__Problems and tasks__.
**1)** Please use the Vinaya Prasad profile below to explain, in one to three sentences, why Ganeshana Maduve counts as her breakthrough.
**2)** In the Vinaya Prasad profile below, which film was her Malayalam debut?

__Page text__.
===============

- Born: Vinaya Bhat Udupi, Karnataka, India
- Occupation: Actress
- Years active: 1986–present
- Spouses: V. R. K. Prasad ​ ​(m. 1988; died 1995)​; Jyotiprakash ​(m. 2002)​;

= Vinaya Prasad =

Indian actress (born 1967)

Vinaya Prakash ( Bhat), (22 November 1967) also credited as Vinaya Prasad, is an Indian actress known for her work predominantly in Kannada and Malayalam films in addition to a few Telugu, Tamil and Tulu films. Vinaya has appeared in more than 100 films and was one of the most sought after actresses during the 1990s.

Vinaya started her career in 1986 in the G. V. Iyer directed biographical film Madhwacharya. Her lead role and breakthrough came with the comedy film Ganeshana Maduve in 1990. The film was a huge commercial success and marked her shift from small roles to leading roles in Kannada cinema. She continued to appear in successful comedy films such as Gauri Ganesha (1991), Neenu Nakkare Haalu Sakkare (1991), Yarigu Helbedi (1994) and Kona Eedaithe (1995). Her debut in Malayalam cinema came with the critically acclaimed Perumthachan (1991) directed by Ajayan. This was followed by a string of performance-oriented roles in films that include Aathanka (1993), Manichithrathazhu (1993), Karulina Koogu (1994), Pidakkozhi Koovunna Noottandu (1994), Thumbida Mane (1995) and Krishnagudiyil Oru Pranayakalathu (1997). Her portrayal as a Nepali immigrant in her Tamil debut, Thaikulame Thaikulame (1995) brought her widespread recognition.

===============

__Supplied material__.
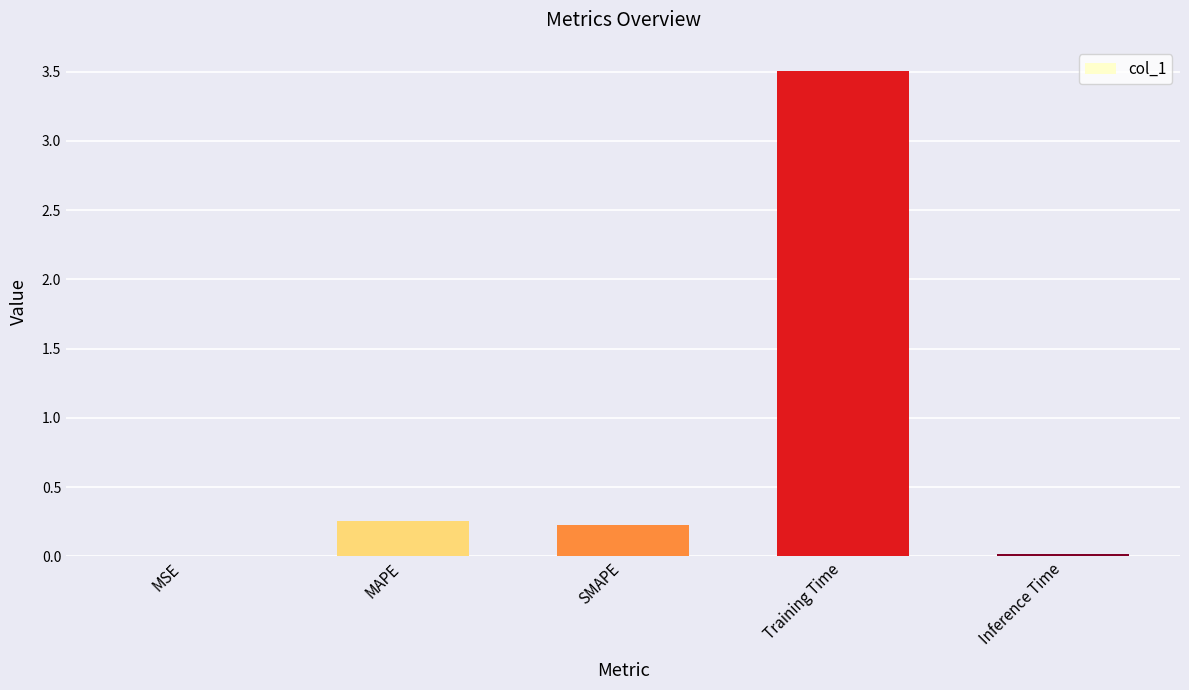

Which category has the highest value across all series?

Training Time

===============

__Per-task answers__.
**1)** Ganeshana Maduve (1990) gave Vinaya her lead role and was a huge commercial success. It marked her shift from small roles to leading roles in Kannada cinema.

**2)** Perumthachan (1991), directed by Ajayan.